With its clean material expression and flexible application, the collection Bolon by Jean Nouvel Design is an architect-driven flooring concept comprising six colour signatures. A departure from the typical Bolon designer-driven flooring, this architectural edition has been conceived with spatiality in mind. The result is a flooring concept with a textural, hand-woven effect created of woven vinyl in combinations of black, grey, red and blue.
“The freedom is yours to use the flooring to play with colour and light, and engage the windows of the space,” says Jean Nouvel on the design, “It is not a decorative carpet, but an architectural floor.”
Architect Jean Nouvel came to prominence in the 1980s, with ground-breaking projects like the Cartier Foundation for Contemporary Art in Paris, and the Cultural and Conference Centre in Lucerne, Switzerland. A career of world-class projects followed these, establishing Nouvel as one of the great architects of the 20th and 21st centuries, with 2008 serving as the year he was awarded the coveted Pritzker Prize.

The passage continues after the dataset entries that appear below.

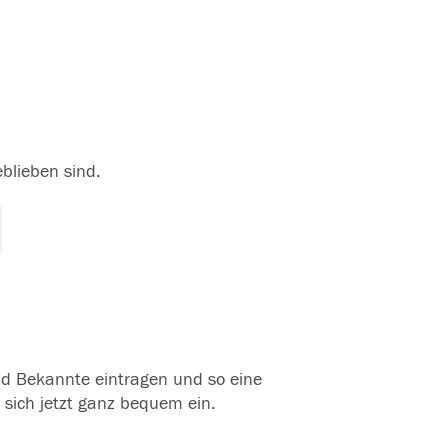
eblieben sind.
und Bekannte eintragen und so eine
 sich jetzt ganz bequem ein.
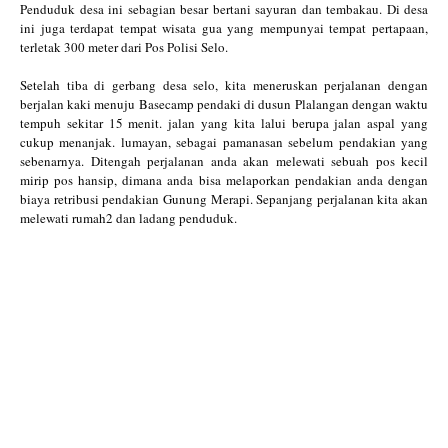
Penduduk desa ini sebagian besar bertani sayuran dan tembakau. Di desa
ini juga terdapat tempat wisata gua yang mempunyai tempat pertapaan,
terletak 300 meter dari Pos Polisi Selo.
Setelah tiba di gerbang desa selo, kita meneruskan perjalanan dengan
berjalan kaki menuju Basecamp pendaki di dusun Plalangan dengan waktu
tempuh sekitar 15 menit. jalan yang kita lalui berupa jalan aspal yang
cukup menanjak. lumayan, sebagai pamanasan sebelum pendakian yang
sebenarnya. Ditengah perjalanan anda akan melewati sebuah pos kecil
mirip pos hansip, dimana anda bisa melaporkan pendakian anda dengan
biaya retribusi pendakian Gunung Merapi. Sepanjang perjalanan kita akan
melewati rumah2 dan ladang penduduk.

“Jean is not a designer–– he is first and foremost an architect. He began the project by assessing the space, and suiting the flooring to the spatial needs of the project”, Annica Eklund, CEO at Bolon, explains on his designs.
This collaboration marks Bolon’s first ever architect-driven flooring concept and directly addresses the concerns of architects in its concept and execution. Colour panes make it possible to have complete control and flexibility within the interior. The flooring amplifies the interior geometry, making it possible to experiment with the layout and the natural circulation within an interior space.